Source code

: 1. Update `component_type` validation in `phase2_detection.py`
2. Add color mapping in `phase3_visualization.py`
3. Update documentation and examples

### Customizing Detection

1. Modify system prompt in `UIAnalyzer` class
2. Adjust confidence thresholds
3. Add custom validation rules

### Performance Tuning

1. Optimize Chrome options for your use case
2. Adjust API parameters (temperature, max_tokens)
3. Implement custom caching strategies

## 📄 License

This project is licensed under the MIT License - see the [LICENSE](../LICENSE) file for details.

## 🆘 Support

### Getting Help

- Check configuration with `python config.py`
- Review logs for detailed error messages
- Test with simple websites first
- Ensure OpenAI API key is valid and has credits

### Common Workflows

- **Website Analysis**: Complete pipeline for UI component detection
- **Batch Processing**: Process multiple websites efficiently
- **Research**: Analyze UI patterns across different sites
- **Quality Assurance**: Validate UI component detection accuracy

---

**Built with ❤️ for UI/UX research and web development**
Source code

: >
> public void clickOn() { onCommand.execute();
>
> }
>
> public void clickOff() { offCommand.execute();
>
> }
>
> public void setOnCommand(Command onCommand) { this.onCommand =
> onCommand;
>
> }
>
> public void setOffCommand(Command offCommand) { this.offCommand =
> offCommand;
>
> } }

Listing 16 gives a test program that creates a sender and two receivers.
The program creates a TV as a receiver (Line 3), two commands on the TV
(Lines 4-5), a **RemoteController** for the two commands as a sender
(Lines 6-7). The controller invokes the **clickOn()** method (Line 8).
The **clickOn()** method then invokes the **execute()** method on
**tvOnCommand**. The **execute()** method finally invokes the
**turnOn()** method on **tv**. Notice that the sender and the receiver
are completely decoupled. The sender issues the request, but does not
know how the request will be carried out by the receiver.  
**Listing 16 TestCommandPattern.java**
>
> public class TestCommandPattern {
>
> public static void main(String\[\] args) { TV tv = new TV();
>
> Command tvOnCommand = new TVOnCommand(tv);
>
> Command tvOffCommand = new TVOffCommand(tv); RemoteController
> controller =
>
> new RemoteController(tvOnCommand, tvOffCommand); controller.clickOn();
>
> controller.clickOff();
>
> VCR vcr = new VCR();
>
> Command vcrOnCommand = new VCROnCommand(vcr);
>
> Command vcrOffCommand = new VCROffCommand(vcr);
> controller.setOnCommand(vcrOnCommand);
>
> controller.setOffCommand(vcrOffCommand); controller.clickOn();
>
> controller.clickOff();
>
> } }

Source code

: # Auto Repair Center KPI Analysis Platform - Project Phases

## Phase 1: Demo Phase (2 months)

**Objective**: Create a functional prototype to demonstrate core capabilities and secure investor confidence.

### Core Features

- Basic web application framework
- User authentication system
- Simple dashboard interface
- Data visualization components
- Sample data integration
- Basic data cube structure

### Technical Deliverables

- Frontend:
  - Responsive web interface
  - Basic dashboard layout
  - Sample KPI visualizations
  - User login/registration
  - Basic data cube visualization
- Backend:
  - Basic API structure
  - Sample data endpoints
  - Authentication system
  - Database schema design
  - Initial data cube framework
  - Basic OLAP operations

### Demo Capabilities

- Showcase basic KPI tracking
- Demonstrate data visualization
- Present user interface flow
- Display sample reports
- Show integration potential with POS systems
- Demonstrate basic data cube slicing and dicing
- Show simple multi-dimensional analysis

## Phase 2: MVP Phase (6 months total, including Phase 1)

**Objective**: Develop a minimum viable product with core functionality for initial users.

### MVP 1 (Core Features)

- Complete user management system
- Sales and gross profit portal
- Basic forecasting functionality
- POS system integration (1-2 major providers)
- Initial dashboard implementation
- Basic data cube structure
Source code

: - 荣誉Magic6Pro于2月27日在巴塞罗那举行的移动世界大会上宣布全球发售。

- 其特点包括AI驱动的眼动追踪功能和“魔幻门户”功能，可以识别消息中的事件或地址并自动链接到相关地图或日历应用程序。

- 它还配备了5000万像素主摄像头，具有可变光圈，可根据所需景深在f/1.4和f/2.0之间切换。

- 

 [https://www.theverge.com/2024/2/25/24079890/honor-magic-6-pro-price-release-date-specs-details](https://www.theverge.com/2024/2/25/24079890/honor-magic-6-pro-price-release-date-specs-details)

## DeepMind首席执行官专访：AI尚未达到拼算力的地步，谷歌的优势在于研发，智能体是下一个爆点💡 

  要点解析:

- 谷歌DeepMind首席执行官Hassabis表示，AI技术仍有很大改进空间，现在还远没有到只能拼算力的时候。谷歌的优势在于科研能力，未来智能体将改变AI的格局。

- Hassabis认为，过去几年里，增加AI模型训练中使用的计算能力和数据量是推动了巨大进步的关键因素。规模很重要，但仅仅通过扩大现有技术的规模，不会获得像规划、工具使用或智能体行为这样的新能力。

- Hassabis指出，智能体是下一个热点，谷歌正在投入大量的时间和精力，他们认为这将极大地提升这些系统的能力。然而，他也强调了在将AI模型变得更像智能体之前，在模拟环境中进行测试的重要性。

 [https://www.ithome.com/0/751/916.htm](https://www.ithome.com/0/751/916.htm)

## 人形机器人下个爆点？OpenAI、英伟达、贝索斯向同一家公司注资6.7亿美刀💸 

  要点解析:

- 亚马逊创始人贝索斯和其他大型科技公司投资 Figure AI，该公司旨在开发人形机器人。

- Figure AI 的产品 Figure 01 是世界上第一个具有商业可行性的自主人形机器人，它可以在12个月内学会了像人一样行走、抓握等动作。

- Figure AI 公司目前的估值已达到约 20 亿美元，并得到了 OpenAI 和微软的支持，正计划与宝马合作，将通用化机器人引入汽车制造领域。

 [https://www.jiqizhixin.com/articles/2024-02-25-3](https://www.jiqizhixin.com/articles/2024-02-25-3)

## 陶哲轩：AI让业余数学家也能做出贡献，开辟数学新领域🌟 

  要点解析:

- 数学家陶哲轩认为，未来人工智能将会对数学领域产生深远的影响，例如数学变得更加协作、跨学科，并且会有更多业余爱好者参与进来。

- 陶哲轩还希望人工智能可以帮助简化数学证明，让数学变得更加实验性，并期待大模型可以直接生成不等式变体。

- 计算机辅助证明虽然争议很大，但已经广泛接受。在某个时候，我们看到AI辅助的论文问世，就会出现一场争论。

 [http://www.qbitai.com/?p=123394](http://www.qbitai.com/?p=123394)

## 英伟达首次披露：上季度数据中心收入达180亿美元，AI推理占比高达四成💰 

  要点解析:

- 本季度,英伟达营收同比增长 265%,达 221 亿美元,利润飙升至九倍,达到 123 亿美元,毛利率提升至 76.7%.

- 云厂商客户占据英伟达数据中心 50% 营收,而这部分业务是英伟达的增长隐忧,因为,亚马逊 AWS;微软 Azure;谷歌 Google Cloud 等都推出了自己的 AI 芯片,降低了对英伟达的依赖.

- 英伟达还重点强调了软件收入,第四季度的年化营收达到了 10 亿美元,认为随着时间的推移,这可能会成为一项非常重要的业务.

********

● EXERCISE DIRECTIONS
From the records above, pick out and copy each line holding the word "creates".

● RESPONSE AREA
Listing 16 gives a test program that creates a sender and two receivers.
The program creates a TV as a receiver (Line 3), two commands on the TV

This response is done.